Liberty Counsel Does Not Support Bush's Selection For Supreme Court

Oct 11, 2005

Orlando, FL – Today, Liberty Counsel announced that it does not support President George W. Bush’s nomination of Harriet Miers for the United States Supreme Court. Liberty Counsel also calls on President Bush to withdraw the nomination and to keep his campaign promise that he would appoint Justices like Antonin Scalia and Clarence Thomas. Liberty Counsel is a nationwide public interest litigation, education and policy organization that specializes in constitutional law.

Mathew D. Staver, President and General Counsel of Liberty Counsel, stated: “I am terribly disappointed with President Bush’s decision to nominate to the Supreme Court someone who operates under the radar. Bush has turned his finest hour into a political debacle that threatens to split his conservative base. The reverberations from his decision to nominate Harriet Miers have political consequences, if not corrected, that will haunt the Republican Party for some time.”

Staver said that during the 2000 presidential election, everyone knew the real battle was over who would appoint the next Supreme Court Justice. “I didn’t litigate nonstop for five weeks for a stealth nomination. Nor did African-Americans and Hispanics jump party lines to join a record number of evangelicals and others in 2004 to support this President for a nomination where our only assurance is ‘Trust me.’ I’m not a gambling man, and I’m not about to blindly roll the dice on this nomination,” Staver said.
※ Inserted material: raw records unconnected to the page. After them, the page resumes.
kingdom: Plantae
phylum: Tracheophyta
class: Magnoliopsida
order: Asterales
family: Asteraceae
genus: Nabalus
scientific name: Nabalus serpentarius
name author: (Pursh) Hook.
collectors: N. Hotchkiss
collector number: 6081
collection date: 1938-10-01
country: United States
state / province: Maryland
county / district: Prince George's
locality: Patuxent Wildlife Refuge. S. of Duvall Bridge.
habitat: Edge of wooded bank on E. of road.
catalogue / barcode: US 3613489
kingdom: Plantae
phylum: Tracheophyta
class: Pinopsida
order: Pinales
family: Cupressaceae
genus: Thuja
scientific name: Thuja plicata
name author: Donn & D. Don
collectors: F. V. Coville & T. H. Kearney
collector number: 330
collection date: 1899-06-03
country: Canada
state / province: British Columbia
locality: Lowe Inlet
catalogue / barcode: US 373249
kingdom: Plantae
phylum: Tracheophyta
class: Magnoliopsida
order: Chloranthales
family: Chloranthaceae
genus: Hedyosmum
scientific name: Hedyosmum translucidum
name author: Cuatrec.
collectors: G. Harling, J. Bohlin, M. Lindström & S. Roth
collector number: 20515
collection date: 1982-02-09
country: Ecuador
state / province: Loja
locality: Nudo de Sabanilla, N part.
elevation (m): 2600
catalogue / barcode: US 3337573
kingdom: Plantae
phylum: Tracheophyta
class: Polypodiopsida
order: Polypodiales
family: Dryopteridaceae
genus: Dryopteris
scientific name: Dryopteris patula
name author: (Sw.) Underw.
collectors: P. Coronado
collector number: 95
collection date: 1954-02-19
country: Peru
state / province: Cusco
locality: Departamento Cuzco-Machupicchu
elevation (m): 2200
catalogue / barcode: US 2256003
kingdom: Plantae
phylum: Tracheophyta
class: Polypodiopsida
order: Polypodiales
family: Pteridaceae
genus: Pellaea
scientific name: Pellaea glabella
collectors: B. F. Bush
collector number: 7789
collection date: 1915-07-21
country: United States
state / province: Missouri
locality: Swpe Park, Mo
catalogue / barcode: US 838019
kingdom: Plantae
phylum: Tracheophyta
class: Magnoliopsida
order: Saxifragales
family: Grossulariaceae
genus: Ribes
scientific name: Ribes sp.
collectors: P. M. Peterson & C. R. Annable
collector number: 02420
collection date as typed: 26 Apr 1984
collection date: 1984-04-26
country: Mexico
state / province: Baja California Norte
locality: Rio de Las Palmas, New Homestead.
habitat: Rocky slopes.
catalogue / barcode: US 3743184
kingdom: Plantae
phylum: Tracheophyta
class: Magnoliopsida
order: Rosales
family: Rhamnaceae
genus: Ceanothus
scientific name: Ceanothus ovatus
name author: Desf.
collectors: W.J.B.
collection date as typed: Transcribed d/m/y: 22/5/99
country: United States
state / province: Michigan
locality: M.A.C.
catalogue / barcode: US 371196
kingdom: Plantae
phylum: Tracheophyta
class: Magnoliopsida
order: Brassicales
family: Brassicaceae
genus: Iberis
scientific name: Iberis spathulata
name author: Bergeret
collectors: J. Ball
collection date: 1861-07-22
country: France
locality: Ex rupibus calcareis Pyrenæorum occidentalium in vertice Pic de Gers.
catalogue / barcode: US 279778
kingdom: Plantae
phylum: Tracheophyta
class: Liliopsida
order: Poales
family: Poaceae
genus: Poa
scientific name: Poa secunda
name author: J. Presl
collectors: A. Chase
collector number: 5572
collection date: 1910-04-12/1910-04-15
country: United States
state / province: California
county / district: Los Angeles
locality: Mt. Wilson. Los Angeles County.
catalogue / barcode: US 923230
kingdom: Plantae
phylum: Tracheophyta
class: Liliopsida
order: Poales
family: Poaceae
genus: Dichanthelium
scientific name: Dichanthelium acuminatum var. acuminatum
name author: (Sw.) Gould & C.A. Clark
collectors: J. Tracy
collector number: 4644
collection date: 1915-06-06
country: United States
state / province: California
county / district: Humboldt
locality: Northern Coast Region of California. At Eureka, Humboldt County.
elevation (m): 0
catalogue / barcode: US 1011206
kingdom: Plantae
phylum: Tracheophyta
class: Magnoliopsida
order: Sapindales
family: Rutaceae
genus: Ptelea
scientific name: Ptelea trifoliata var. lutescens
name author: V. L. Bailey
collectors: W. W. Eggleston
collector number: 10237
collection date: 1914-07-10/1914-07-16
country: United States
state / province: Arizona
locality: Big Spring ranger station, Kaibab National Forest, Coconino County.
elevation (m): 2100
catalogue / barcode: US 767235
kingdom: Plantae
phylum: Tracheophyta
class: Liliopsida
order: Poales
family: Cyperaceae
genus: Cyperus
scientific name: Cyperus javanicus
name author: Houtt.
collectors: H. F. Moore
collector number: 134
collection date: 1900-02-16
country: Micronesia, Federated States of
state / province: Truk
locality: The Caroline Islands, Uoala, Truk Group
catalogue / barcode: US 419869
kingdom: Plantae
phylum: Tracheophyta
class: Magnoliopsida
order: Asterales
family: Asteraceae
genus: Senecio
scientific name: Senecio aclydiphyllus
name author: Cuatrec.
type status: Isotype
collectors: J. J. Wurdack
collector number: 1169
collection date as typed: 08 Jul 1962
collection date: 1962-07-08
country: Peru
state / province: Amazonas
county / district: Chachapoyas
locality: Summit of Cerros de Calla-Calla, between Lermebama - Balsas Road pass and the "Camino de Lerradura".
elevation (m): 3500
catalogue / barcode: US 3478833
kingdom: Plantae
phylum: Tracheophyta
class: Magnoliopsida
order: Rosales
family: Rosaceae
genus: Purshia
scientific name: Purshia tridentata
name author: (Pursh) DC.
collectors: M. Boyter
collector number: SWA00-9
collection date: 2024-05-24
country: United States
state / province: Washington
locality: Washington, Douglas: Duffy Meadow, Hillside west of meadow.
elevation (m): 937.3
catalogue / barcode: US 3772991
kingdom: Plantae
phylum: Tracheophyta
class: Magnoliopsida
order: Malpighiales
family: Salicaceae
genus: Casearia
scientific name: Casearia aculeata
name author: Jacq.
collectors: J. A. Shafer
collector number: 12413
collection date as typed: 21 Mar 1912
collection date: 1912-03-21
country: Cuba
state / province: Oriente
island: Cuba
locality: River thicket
Staver explained that Liberty Counsel does not have anything personally against Harriet Miers. Staver commented, “My opposition has nothing to do with Ms. Miers’ educational background or her lack of judicial experience. Ivy League schools do not make a Supreme Court Justice, nor does judicial or academic experience. But a qualified nominee must have a judicial philosophy. Mere recitation of words like ‘strict constructionist’ is not sufficient. The President can’t expect a nominee to begin thinking about judicial philosophy after appointment to the High Court. Ms. Miers is 60 years of age, and yet we have no clue from her speeches or writings about her judicial philosophy. If she hasn’t developed a consistent judicial philosophy by now, then how can the President ask us to blindly trust him? President Bush should keep his campaign promise to appoint Justices like Scalia and Thomas. The only way to remedy a disastrous decision is to redo it.”

Staver points out that Liberty Counsel’s opposition is twofold: “I oppose this nomination for two reasons. First, the President had a number of highly qualified candidates with proven track records and well-developed judicial philosophies. He passed over them and chose an invisible nominee. Second, selecting a nominee who has held her views in silence for 60 years sends a wrong message to conservatives – if you want to be appointed to the federal bench, you should keep your views to yourself. That’s a terrible message to send to our future leaders.”